Prabowo saat ini memang tergabung dalam kabinet kerja Presiden Jokowi, sebagai menteri. Tetapi pengalaman masa lalu tidak lantas membuat topeng Prabowo yang menggunakan politik identitas di masa lalu sirna. Justru pengalaman masa lalu yang dijadikan pertimbangan untuk menentukan masa depan (Teori Dramaturgi;Erving Goffman). Jikalau betul kelompok radikalisme masih ada di belakang Prabowo, yang dikhawatirkan ialah kebijakan Prabowo yang akan mengakomodasi dan mentolerir ketika terpilih jadi presiden. Distribusi kekuasaan Kebijakannya juga nanti akan banyak diisi dan dipengaruhi oleh kelompok intoleran tersebut.

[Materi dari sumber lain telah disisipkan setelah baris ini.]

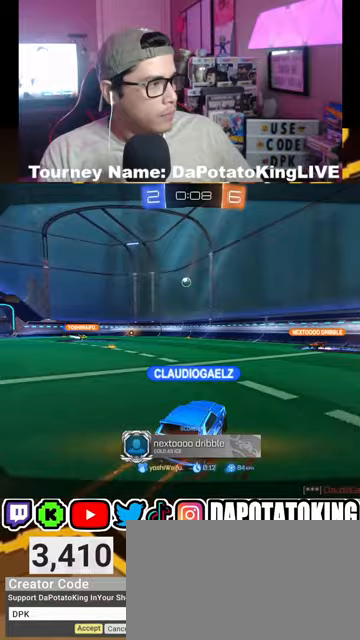
{"buttons": [], "left_stick": "center", "right_stick": "center", "events": [[233, "A", "down"], [400, "A", "up"]]}
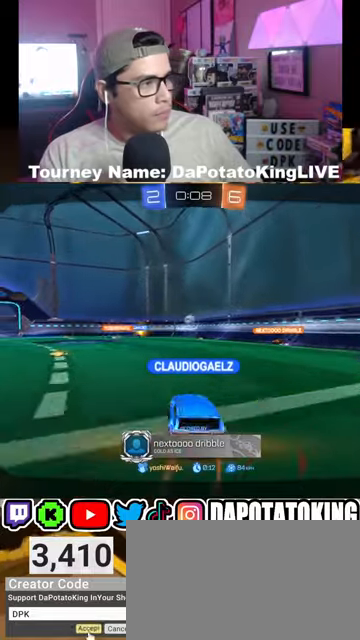
{"buttons": [], "left_stick": "center", "right_stick": "center", "events": []}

Miris melihat kualifikasi pemimpin yang yang ada saat ini, integritas, kompetensi dan track record seakan tidak menjadi kriteria utama lagi. Untuk jadi pemimpin di saat ini modal simbol saja sudah cukup apalagi ditambah dengan finansial, semakin kuat pula potensinya. Praktik Demokrasi sekarang seakan menjadi boomerang untuk kualitasnya sendiri, kesetaraan, keadilan dan kebebasan yang diakomodasi dalam nilai demokrasi, justru kembali menjadi kontradiksi satu sama lain. Demokrasi sekarang sudah terkontaminasi oleh praktik buruk yang dilakukan oleh para oligarkis, dengan berbagai alasan.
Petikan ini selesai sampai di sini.